Saudi Arabia, Japan to Establish Largest Reverse Osmosis Water Project
Saudi Arabia launched a joint venture with Japan worth SAR 350 million ($93 million) to manufacture membranes used in water desalination, aiming to export 30% of the factory’s production.
The governor of the Saline Water Conversion Corporation, Abdullah Al-Abdulkarim, said in a statement to Al-Sharq newspaper that the project will start production in 2025, and will contribute to GDP by about SAR 1.14 billion during the first five years.
According to the governor, the factory is the first of its kind in the Middle East for the manufacture of reverse members. It is also the second integrated factory outside of Japan. It is being implemented in partnership with the Local Content and Government Procurement Authority, and Toray Middle East.
70% of production inputs will be manufactured inside the Kingdom.
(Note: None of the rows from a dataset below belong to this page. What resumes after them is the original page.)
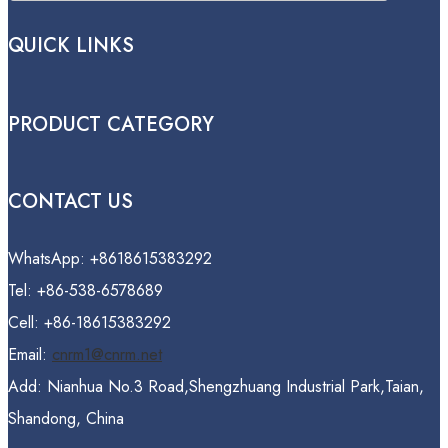
QUICK LINKS
PRODUCT CATEGORY
CONTACT US
WhatsApp: +8618615383292
Tel: +86-538-6578689
Cell: +86-18615383292
Email:
cnrm1@cnrm.net
Add: Nianhua No.3 Road,Shengzhuang Industrial Park,Taian,
Shandong, China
The project is expected to have an annual impact on Saudi Arabia’s trade balance of about SAR 135 million.
Al-Abdulkarim added, on the sidelines of the project contract signing ceremony in Riyadh yesterday, Saturday, that the manufacture of environmentally friendly reverse osmosis membranes, today represents one of the most significant capabilities of the desalination industry in the world.
The demand for it is increasing at an annual rate of 6% locally and 7% Gulf. It was targeted to localize it as a basic and strategic product that adds industrial value and contributes to economic diversification.”
He noted that the project is economically feasible, as it will achieve revenues estimated at SAR 690 million by 2025 while reducing the average cost by about 14%, in addition to reducing energy consumption to less than 4%, and reducing the supply period by more than 50%.